◆ DATA:
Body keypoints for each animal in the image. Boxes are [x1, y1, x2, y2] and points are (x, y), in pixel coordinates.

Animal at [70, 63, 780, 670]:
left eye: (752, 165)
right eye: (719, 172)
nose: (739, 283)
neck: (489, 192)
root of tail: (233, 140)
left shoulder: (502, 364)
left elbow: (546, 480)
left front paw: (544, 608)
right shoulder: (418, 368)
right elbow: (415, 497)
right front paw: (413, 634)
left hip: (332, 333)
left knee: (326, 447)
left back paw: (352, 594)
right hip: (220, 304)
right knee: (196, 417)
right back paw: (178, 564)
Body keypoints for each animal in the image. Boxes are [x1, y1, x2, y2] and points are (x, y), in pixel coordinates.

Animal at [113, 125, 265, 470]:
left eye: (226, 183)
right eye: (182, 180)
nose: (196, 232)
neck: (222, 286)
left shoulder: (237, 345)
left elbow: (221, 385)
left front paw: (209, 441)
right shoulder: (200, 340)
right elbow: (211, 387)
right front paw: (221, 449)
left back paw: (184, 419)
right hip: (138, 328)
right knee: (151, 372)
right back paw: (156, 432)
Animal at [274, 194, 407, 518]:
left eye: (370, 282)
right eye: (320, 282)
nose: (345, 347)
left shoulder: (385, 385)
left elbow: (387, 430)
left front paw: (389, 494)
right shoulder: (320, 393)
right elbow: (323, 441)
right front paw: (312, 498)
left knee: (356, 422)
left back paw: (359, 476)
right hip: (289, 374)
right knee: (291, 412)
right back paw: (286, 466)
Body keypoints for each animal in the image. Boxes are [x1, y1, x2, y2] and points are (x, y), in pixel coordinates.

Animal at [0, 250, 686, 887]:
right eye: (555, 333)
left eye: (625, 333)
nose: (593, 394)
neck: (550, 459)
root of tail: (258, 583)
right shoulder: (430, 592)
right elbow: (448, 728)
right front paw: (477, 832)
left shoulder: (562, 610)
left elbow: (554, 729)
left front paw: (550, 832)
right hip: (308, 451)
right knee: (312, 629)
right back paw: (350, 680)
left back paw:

◆ TASK OBJECTIVE:
Write the entries again, exactly as they stand.

◆ EXERCISE RESPONSE:
Body keypoints for each animal in the image. Boxes are [x1, y1, x2, y2] and points are (x, y), in pixel coordinates.

Animal at [70, 63, 780, 670]:
left eye: (752, 165)
right eye: (719, 172)
nose: (739, 283)
neck: (489, 192)
root of tail: (233, 140)
left shoulder: (502, 364)
left elbow: (546, 480)
left front paw: (544, 608)
right shoulder: (418, 368)
right elbow: (415, 497)
right front paw: (413, 634)
left hip: (332, 333)
left knee: (326, 447)
left back paw: (352, 594)
right hip: (220, 304)
right knee: (196, 417)
right back paw: (178, 564)
Body keypoints for each animal in the image. Boxes are [x1, y1, x2, y2] and points are (x, y), in pixel coordinates.

Animal at [113, 125, 265, 470]:
left eye: (226, 183)
right eye: (182, 180)
nose: (196, 232)
neck: (222, 286)
left shoulder: (237, 345)
left elbow: (221, 385)
left front paw: (209, 441)
right shoulder: (200, 340)
right elbow: (211, 387)
right front paw: (221, 449)
left back paw: (184, 419)
right hip: (138, 328)
right knee: (151, 372)
right back paw: (156, 432)
Animal at [274, 194, 407, 518]:
left eye: (370, 282)
right eye: (320, 282)
nose: (345, 347)
left shoulder: (385, 385)
left elbow: (387, 430)
left front paw: (389, 494)
right shoulder: (320, 393)
right elbow: (323, 441)
right front paw: (312, 498)
left knee: (356, 422)
left back paw: (359, 476)
right hip: (289, 374)
right knee: (291, 412)
right back paw: (286, 466)
Body keypoints for each animal in the image. Boxes are [x1, y1, x2, y2] and points are (x, y), in pixel coordinates.

Animal at [0, 250, 686, 887]:
right eye: (555, 333)
left eye: (625, 333)
nose: (593, 394)
neck: (550, 459)
root of tail: (258, 583)
right shoulder: (430, 592)
right elbow: (448, 728)
right front paw: (477, 832)
left shoulder: (562, 610)
left elbow: (554, 729)
left front paw: (550, 832)
right hip: (308, 451)
right knee: (312, 629)
right back paw: (350, 680)
left back paw:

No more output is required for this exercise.